Didier Lefèvre a plein de choses à raconter. C’est normal. En une vie de photographe globe-trotter ayant couru différents fronts, on a forcément des tas de trucs à apprendre aux autres. Et dans le confort de la conversation entre amis, le photographe parle avec entrain et sincérité. De ses victoires, mais aussi de ses ratés. Et c’est vrai qu’on ne connaît pas Didier Lefèvre autant qu’un Ronis, qu’un Doisneau ou qu’un Arthus-Bertrand. On peut même trouver certaines de ses photos pas belles du tout. Mais c’est normal, c’est explicable, et il le fait bien, insistant sur l’équilibre à trouver entre l’esthétique de ce que montre la photo et les défauts de la prise de vue dus à l’ambiance, à la complexité et à la force du moment… Insistant aussi sur le côté personnel qu’il met dans son travail.

Beaucoup de choses sont passées en revues, largement et logiquement illustrées par l’expérience de Didier Lefèvre. Pourtant, quelques questions ne sont pas posées. Parce que rien ne les a appelées, ou parce qu’elles n’avaient pas lieu d’être, qui sait ? Par exemple, Lefèvre parle de fois où il était accepté en tant que photographe témoin du malheur de ceux qu’il côtoyait, mais pas (si ce n’est l’anecdote à Roissy) de fois où il aurait été pris à parti par des gens ne supportant pas qu’il photographie leurs problèmes. Cela dit, ces manques au questionnaire font "ces choses qu’on n’a pas eu le temps de demander à celui qui nous a quittés".

Différents hommages ont déjà été rendus à Didier Lefèvre, au moyen d’expositions ou par des auteurs comme Sfar (qui a inséré une photo de lui dans un de ses carnets). Autant d’hommages qui font vivre le souvenir, comme le font aussi désormais ces Conversations avec le photographe, document "rendu public" autant que personnelle démarche d’amitié par les co-auteurs, Emmanuel Guibert en tête.

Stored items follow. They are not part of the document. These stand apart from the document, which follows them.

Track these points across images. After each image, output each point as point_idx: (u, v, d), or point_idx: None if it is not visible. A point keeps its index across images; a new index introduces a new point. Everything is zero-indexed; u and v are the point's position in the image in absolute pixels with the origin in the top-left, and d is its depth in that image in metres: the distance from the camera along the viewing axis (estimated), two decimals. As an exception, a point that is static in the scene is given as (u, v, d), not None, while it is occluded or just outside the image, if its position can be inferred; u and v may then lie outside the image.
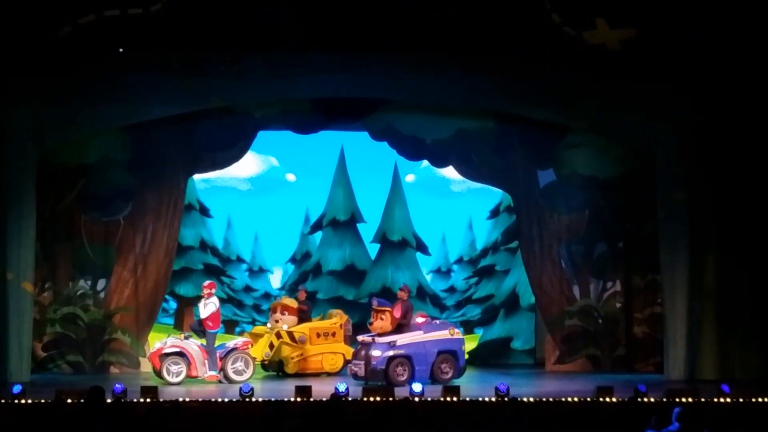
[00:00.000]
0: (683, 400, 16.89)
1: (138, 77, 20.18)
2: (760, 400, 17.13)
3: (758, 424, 13.42)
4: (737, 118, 20.24)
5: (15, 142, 20.35)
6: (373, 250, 28.40)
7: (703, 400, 17.20)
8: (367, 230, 28.46)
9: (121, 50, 19.59)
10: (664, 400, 17.08)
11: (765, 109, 20.04)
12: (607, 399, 17.16)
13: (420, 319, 20.54)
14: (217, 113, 22.37)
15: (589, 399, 17.26)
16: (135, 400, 16.57)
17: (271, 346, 21.64)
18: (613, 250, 23.73)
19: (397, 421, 13.34)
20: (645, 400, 16.78)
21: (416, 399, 16.77)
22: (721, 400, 17.22)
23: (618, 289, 23.76)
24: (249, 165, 26.93)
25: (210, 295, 20.75)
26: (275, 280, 28.85)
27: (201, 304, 20.75)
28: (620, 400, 16.95)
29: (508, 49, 19.79)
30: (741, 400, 17.20)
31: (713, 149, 20.69)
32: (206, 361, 20.27)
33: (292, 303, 22.44)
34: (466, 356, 21.24)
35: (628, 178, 23.20)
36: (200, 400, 16.94)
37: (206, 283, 21.25)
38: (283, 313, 22.15)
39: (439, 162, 24.56)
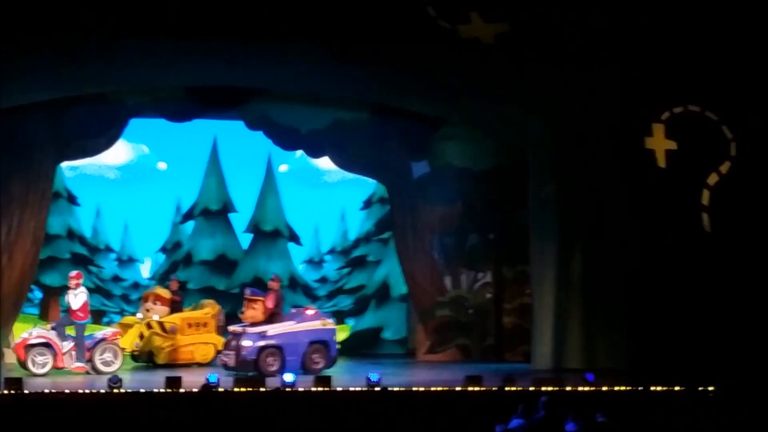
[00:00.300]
0: (549, 389, 17.17)
1: (5, 61, 19.69)
2: (622, 388, 17.50)
3: (620, 412, 13.71)
4: (606, 112, 20.58)
5: None
6: (245, 240, 28.26)
7: (568, 388, 17.51)
8: (240, 220, 28.31)
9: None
10: (531, 389, 17.35)
11: (632, 102, 20.43)
12: (476, 388, 17.35)
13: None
14: (88, 100, 21.96)
15: (458, 388, 17.43)
16: (-1, 392, 16.25)
17: (141, 336, 21.41)
18: (485, 242, 24.02)
19: (268, 411, 13.33)
20: (514, 389, 17.04)
21: (287, 389, 16.74)
22: (585, 388, 17.54)
23: (489, 280, 24.07)
24: (119, 153, 26.56)
25: (78, 285, 20.38)
26: (145, 269, 28.54)
27: (70, 295, 20.35)
28: (489, 389, 17.17)
29: (384, 41, 19.82)
30: (604, 388, 17.55)
31: (583, 143, 21.01)
32: (74, 353, 19.93)
33: (164, 293, 22.22)
34: (338, 346, 21.28)
35: (501, 171, 23.47)
36: (67, 391, 16.65)
37: (73, 273, 20.86)
38: (155, 303, 21.94)
39: (315, 152, 24.57)
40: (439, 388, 17.35)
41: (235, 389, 16.90)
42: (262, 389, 16.73)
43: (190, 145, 27.34)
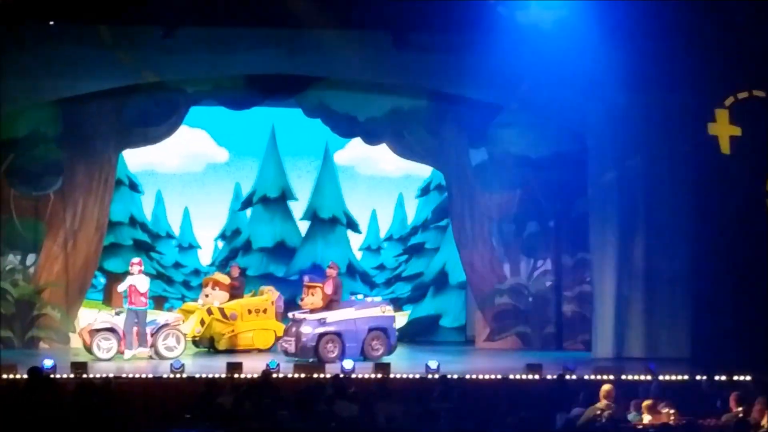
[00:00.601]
0: (610, 377, 17.12)
1: (69, 50, 19.93)
2: (684, 378, 17.39)
3: (683, 402, 13.65)
4: (668, 98, 20.45)
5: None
6: (303, 227, 28.35)
7: (630, 378, 17.44)
8: (298, 207, 28.40)
9: (51, 23, 19.34)
10: (592, 377, 17.31)
11: (695, 87, 20.27)
12: (536, 376, 17.34)
13: (352, 297, 20.64)
14: (149, 88, 22.16)
15: (518, 376, 17.43)
16: (65, 376, 16.47)
17: (202, 322, 21.57)
18: (544, 229, 23.90)
19: (327, 397, 13.39)
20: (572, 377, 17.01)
21: (347, 376, 16.82)
22: (648, 378, 17.44)
23: (548, 267, 23.96)
24: (180, 141, 26.65)
25: (140, 272, 20.58)
26: (205, 256, 28.67)
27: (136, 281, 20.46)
28: (549, 377, 17.14)
29: (442, 27, 19.81)
30: (667, 378, 17.45)
31: (645, 129, 20.89)
32: (137, 338, 20.11)
33: (224, 279, 22.37)
34: (396, 333, 21.33)
35: (560, 158, 23.34)
36: (131, 376, 16.85)
37: (135, 260, 21.12)
38: (214, 288, 22.07)
39: (372, 140, 24.57)
40: (499, 376, 17.35)
41: (295, 375, 17.03)
42: (321, 375, 16.83)
43: (248, 132, 27.43)
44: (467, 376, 17.19)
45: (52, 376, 16.01)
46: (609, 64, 20.52)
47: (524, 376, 17.49)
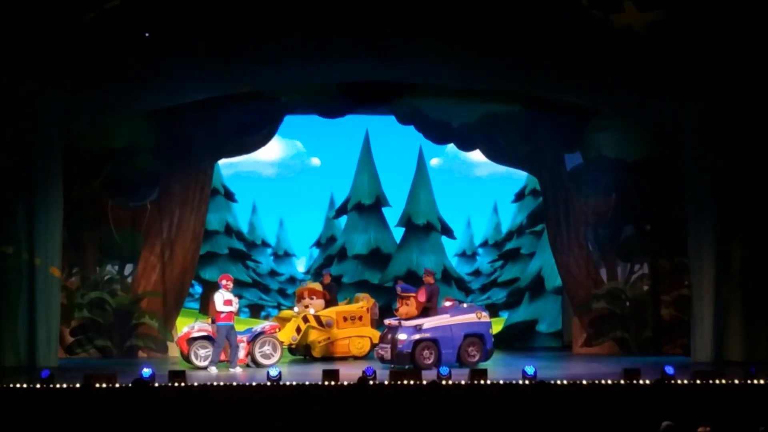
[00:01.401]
0: (711, 382, 16.86)
1: (165, 62, 20.15)
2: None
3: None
4: (764, 98, 20.10)
5: (42, 127, 20.36)
6: (398, 234, 28.42)
7: (731, 382, 17.14)
8: (392, 214, 28.48)
9: (147, 35, 19.58)
10: (692, 382, 17.06)
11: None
12: (635, 381, 17.12)
13: (447, 303, 20.54)
14: (243, 98, 22.40)
15: (616, 381, 17.23)
16: (163, 385, 16.64)
17: (298, 330, 21.66)
18: (641, 233, 23.68)
19: (424, 404, 13.36)
20: (672, 382, 16.76)
21: (443, 382, 16.76)
22: (749, 381, 17.13)
23: (645, 271, 23.73)
24: (274, 149, 26.98)
25: (227, 288, 19.83)
26: (300, 264, 28.90)
27: (231, 297, 19.86)
28: (647, 382, 16.92)
29: (535, 33, 19.69)
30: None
31: (740, 132, 20.56)
32: (231, 353, 19.97)
33: (317, 287, 22.45)
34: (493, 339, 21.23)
35: (656, 161, 23.11)
36: (228, 384, 16.97)
37: (225, 275, 20.51)
38: (311, 297, 22.13)
39: (466, 146, 24.53)
40: (597, 381, 17.16)
41: (391, 382, 17.00)
42: (418, 382, 16.78)
43: (342, 140, 27.61)
44: (564, 382, 17.03)
45: (151, 384, 16.18)
46: (704, 66, 20.22)
47: (622, 382, 17.27)
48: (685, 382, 17.10)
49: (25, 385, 16.38)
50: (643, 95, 21.26)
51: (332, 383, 16.70)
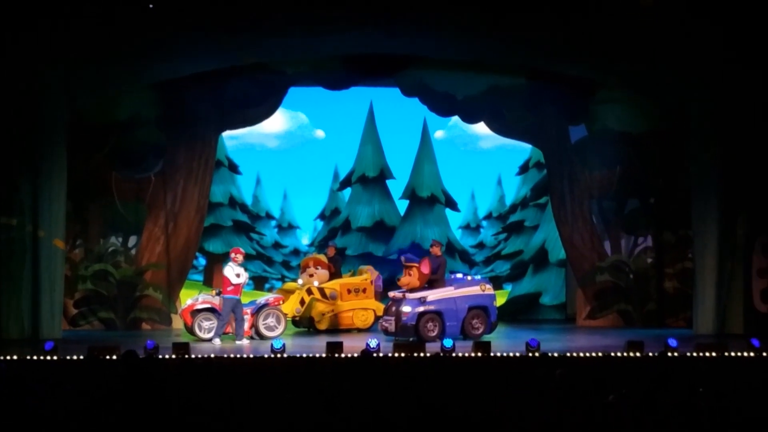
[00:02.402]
0: (712, 354, 16.88)
1: (169, 34, 20.08)
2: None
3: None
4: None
5: (46, 99, 20.31)
6: (402, 206, 28.42)
7: (733, 354, 17.15)
8: (397, 186, 28.47)
9: (151, 6, 19.50)
10: (694, 354, 17.08)
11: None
12: (638, 354, 17.13)
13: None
14: (248, 70, 22.35)
15: (619, 354, 17.24)
16: (167, 356, 16.67)
17: (302, 302, 21.68)
18: (645, 206, 23.68)
19: (428, 376, 13.37)
20: (674, 354, 16.78)
21: (447, 354, 16.78)
22: (752, 354, 17.15)
23: (649, 244, 23.76)
24: (278, 121, 26.91)
25: (235, 261, 19.74)
26: (304, 236, 28.90)
27: (240, 271, 19.79)
28: (651, 354, 16.94)
29: (540, 5, 19.60)
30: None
31: (746, 105, 20.50)
32: (236, 326, 20.00)
33: (322, 258, 22.45)
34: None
35: (661, 134, 23.05)
36: (232, 356, 17.00)
37: (235, 249, 20.46)
38: (316, 267, 22.13)
39: (471, 118, 24.49)
40: (600, 354, 17.18)
41: (395, 354, 17.02)
42: (421, 354, 16.80)
43: (347, 112, 27.55)
44: (568, 354, 17.05)
45: (154, 356, 16.21)
46: (711, 39, 20.13)
47: (625, 354, 17.29)
48: (688, 354, 17.12)
49: (29, 357, 16.42)
50: (650, 68, 21.19)
51: (336, 355, 16.73)
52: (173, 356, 16.63)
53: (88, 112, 21.79)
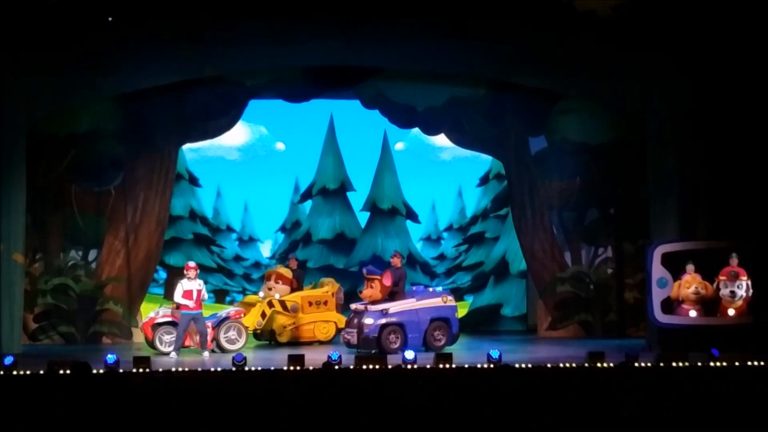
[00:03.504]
0: (676, 364, 16.99)
1: (129, 46, 20.04)
2: (749, 363, 17.18)
3: (746, 387, 13.48)
4: (729, 85, 20.18)
5: (5, 111, 20.17)
6: (363, 218, 28.40)
7: (696, 364, 17.27)
8: (357, 199, 28.44)
9: (110, 19, 19.45)
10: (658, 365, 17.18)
11: (758, 74, 19.97)
12: (599, 364, 17.21)
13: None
14: (208, 82, 22.32)
15: (581, 364, 17.31)
16: (128, 371, 16.58)
17: (264, 315, 21.64)
18: (605, 217, 23.81)
19: (389, 388, 13.36)
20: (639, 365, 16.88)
21: (409, 366, 16.80)
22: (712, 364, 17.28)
23: (609, 255, 23.89)
24: (238, 134, 26.80)
25: (188, 277, 19.50)
26: (265, 249, 28.81)
27: (192, 288, 19.50)
28: (612, 365, 17.02)
29: (499, 16, 19.70)
30: (734, 363, 17.27)
31: (705, 115, 20.64)
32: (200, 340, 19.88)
33: (287, 272, 22.40)
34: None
35: (620, 145, 23.22)
36: (193, 369, 16.94)
37: (191, 264, 19.95)
38: (277, 282, 22.12)
39: (431, 130, 24.57)
40: (562, 365, 17.25)
41: (357, 367, 17.01)
42: (383, 366, 16.81)
43: (307, 125, 27.50)
44: (529, 365, 17.10)
45: (115, 370, 16.13)
46: (668, 48, 20.29)
47: (586, 365, 17.37)
48: (649, 364, 17.21)
49: (-12, 372, 16.30)
50: (608, 78, 21.35)
51: (298, 368, 16.71)
52: (134, 370, 16.56)
53: (48, 124, 21.65)
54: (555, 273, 23.56)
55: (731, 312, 19.88)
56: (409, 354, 17.40)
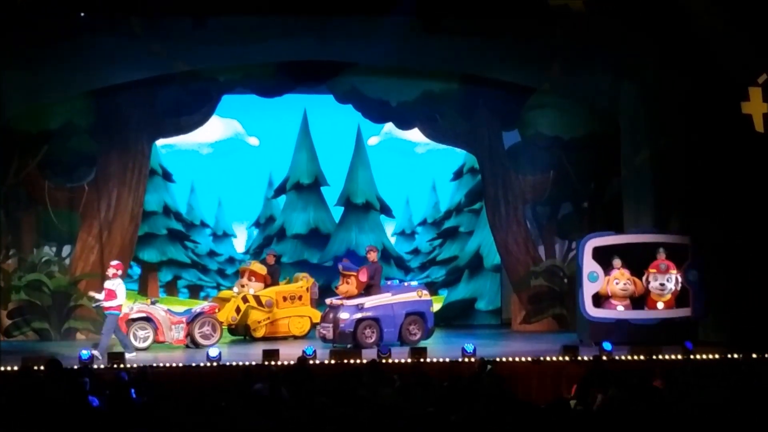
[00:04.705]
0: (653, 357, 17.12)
1: (101, 42, 20.00)
2: (728, 356, 17.29)
3: (721, 380, 13.62)
4: (702, 79, 20.28)
5: (-25, 108, 20.14)
6: (337, 213, 28.39)
7: (667, 357, 17.39)
8: (331, 193, 28.42)
9: (82, 14, 19.39)
10: (630, 358, 17.29)
11: (730, 69, 20.06)
12: (573, 358, 17.31)
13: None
14: (181, 78, 22.27)
15: (554, 358, 17.40)
16: (102, 366, 16.56)
17: (238, 310, 21.61)
18: (578, 210, 23.89)
19: (364, 382, 13.39)
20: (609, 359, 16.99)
21: (384, 361, 16.84)
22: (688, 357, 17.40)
23: (583, 249, 23.91)
24: (212, 129, 26.71)
25: (115, 276, 19.22)
26: (239, 244, 28.76)
27: (114, 288, 19.10)
28: (585, 358, 17.12)
29: (472, 11, 19.74)
30: (708, 357, 17.40)
31: (677, 109, 20.74)
32: (173, 327, 20.00)
33: (260, 269, 22.32)
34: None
35: (593, 139, 23.30)
36: (168, 365, 16.93)
37: (113, 263, 19.62)
38: (250, 279, 22.09)
39: (404, 124, 24.60)
40: (536, 358, 17.33)
41: (332, 361, 17.05)
42: (358, 361, 16.84)
43: (280, 120, 27.47)
44: (504, 359, 17.17)
45: (89, 366, 16.10)
46: (641, 43, 20.37)
47: (560, 358, 17.45)
48: (623, 358, 17.33)
49: (-39, 369, 16.24)
50: (581, 73, 21.43)
51: (272, 363, 16.72)
52: (109, 366, 16.54)
53: (20, 120, 21.59)
54: (529, 267, 23.63)
55: (660, 305, 20.00)
56: (384, 348, 17.48)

Didier Lefèvre avait dédicacé à Angoulême en janvier 2006 aux côtés d’Emmanuel Guibert et de médecins MSF ayant participé avec lui à la mission en Afghanistan évoquée par la trilogie Le Photographe (Dupuis, Aire Libre). Ceux qui l’y avaient rencontré gardaient de lui sa dédicace. Aujourd’hui, cet ouvrage existe pour le rencontrer une fois de plus.

Pas une bande dessinée, plutôt un livre pour amateurs de photographie, Conversations avec le photographe est toutefois un complément riche de qualités et de sens pour ceux qui ont apprécié la série Le Photographe.